━━━ PROVIDED INFORMATION

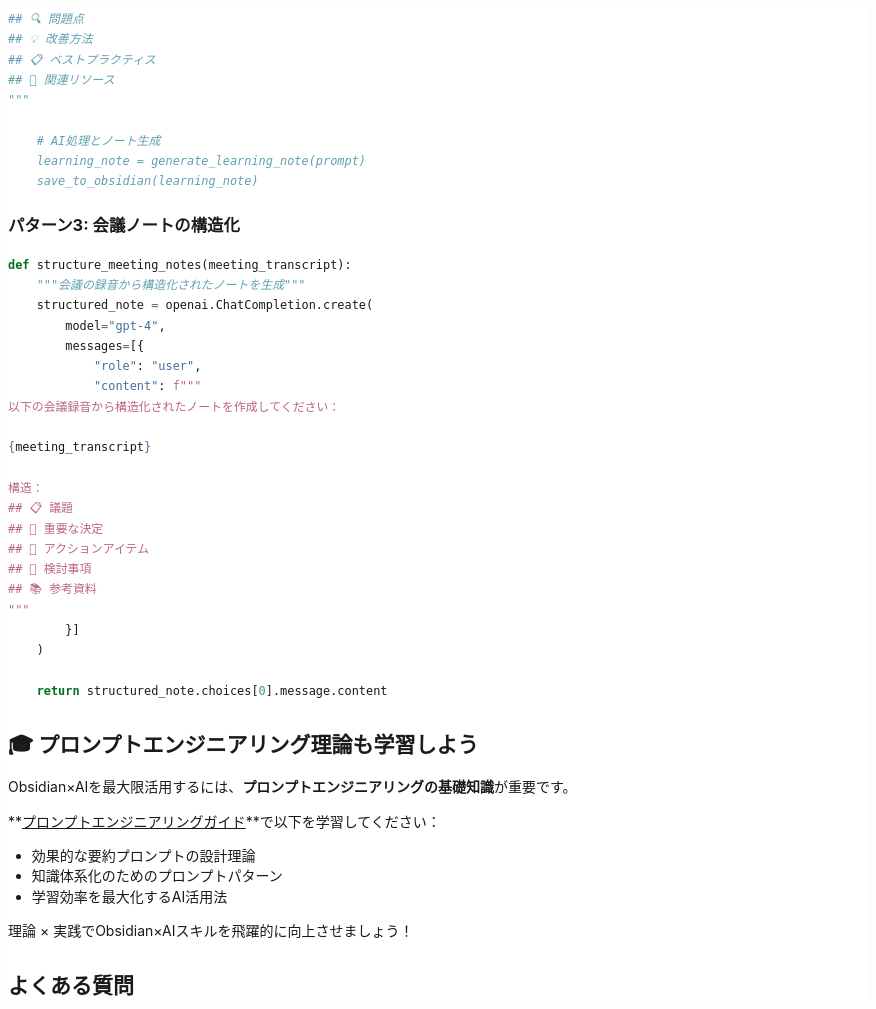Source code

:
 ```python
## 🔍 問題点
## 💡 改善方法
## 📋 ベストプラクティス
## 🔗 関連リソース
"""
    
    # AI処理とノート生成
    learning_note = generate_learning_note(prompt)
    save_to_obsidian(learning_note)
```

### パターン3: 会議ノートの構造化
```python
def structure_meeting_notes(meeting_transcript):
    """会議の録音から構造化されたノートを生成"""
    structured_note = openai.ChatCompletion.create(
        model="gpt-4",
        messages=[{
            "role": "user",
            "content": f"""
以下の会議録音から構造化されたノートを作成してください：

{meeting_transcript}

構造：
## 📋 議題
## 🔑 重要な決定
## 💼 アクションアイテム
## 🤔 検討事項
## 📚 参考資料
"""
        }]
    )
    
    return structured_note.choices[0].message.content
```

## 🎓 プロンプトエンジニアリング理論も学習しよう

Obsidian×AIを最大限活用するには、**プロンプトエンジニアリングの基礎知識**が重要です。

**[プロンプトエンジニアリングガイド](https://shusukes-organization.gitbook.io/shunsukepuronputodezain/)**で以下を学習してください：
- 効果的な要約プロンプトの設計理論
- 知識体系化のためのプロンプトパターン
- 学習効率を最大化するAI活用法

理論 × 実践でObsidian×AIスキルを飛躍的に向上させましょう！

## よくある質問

━━━━━━
━━━ PROVIDED INFORMATION

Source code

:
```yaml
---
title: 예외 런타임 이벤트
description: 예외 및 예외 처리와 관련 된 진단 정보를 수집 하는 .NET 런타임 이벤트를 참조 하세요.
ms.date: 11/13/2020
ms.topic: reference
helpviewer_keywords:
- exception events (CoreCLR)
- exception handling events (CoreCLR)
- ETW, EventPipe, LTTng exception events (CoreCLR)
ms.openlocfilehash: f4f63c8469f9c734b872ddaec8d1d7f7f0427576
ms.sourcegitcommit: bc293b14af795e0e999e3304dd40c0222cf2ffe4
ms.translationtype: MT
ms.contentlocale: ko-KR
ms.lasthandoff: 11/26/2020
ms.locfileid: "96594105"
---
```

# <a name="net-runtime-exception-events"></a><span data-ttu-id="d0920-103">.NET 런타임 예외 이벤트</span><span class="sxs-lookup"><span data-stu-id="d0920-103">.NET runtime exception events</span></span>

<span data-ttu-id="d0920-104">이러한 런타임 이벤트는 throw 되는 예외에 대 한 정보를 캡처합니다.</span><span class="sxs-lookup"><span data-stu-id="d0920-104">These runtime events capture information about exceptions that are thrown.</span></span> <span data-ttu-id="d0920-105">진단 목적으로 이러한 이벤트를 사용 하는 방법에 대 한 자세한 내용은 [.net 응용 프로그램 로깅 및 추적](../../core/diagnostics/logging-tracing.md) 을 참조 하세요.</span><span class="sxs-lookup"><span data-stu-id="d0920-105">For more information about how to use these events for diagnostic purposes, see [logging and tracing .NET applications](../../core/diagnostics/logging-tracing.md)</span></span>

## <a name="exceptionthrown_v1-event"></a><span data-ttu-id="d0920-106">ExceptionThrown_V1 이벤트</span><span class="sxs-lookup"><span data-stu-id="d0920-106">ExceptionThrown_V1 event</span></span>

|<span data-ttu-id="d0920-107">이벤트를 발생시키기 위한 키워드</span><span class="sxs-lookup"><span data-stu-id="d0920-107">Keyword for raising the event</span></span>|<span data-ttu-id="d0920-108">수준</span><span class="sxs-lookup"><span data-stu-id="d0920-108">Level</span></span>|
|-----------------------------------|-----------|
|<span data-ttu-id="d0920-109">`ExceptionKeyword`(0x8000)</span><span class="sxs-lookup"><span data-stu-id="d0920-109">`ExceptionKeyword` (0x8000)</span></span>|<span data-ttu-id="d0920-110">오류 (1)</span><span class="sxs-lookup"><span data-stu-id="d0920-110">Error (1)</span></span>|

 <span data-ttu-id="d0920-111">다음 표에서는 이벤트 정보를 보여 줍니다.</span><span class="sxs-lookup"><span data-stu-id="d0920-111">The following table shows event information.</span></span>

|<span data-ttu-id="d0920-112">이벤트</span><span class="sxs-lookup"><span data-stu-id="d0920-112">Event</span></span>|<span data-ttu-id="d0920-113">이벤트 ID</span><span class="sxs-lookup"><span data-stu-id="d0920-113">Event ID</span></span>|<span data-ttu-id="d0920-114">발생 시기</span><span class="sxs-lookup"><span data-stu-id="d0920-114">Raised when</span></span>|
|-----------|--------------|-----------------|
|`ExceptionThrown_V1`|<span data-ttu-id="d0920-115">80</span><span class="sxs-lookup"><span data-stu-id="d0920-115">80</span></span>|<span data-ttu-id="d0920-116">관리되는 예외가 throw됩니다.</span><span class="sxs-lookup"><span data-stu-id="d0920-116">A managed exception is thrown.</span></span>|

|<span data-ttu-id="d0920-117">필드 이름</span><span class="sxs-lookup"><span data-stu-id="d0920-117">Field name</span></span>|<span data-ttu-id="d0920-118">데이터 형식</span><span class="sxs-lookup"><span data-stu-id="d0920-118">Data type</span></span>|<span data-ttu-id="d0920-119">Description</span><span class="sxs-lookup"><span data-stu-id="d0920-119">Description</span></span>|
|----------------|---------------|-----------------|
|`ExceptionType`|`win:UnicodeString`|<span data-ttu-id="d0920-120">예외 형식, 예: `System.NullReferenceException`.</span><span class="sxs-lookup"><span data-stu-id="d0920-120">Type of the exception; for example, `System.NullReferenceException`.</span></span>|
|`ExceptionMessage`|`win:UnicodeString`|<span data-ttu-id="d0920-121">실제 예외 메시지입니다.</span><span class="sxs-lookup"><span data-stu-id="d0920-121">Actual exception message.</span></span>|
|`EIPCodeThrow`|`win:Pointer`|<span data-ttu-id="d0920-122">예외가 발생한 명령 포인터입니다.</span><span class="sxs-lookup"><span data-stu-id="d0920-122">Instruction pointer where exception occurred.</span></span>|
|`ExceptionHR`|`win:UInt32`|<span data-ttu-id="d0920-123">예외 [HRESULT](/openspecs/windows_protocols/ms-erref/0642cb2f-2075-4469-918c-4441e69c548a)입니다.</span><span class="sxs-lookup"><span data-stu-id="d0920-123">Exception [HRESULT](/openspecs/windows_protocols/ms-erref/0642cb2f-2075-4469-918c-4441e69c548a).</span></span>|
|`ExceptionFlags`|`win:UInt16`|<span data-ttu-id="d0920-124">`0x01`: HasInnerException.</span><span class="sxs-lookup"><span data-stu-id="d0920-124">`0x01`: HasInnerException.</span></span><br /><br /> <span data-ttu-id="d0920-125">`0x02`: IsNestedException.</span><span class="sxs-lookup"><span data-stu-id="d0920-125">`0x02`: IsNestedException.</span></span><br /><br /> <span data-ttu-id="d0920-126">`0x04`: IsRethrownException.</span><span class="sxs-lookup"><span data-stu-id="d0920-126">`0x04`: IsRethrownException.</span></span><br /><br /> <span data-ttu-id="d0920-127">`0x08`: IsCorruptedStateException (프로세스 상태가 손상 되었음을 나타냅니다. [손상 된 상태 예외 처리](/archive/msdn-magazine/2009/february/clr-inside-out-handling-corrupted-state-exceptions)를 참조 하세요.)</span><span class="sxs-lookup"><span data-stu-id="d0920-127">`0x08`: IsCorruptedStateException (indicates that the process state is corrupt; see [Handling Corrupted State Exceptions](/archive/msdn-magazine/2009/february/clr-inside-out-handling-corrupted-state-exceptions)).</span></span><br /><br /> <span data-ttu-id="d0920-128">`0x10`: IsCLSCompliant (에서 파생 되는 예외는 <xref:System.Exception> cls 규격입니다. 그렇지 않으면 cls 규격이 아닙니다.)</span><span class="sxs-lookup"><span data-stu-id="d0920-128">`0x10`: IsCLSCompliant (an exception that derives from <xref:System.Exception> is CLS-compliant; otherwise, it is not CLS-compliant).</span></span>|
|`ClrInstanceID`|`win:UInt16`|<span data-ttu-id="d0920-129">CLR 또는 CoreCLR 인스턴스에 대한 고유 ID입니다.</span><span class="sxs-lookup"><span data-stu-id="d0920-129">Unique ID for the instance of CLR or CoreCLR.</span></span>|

━━━━━━

* GOAL OF THE EXERCISE *
Locate and copy each line in the data above that includes the word "UnicodeString".

* RESULT *
|`ExceptionType`|`win:UnicodeString`|<span data-ttu-id="d0920-120">예외 형식, 예: `System.NullReferenceException`.</span><span class="sxs-lookup"><span data-stu-id="d0920-120">Type of the exception; for example, `System.NullReferenceException`.</span></span>|
|`ExceptionMessage`|`win:UnicodeString`|<span data-ttu-id="d0920-121">실제 예외 메시지입니다.</span><span class="sxs-lookup"><span data-stu-id="d0920-121">Actual exception message.</span></span>|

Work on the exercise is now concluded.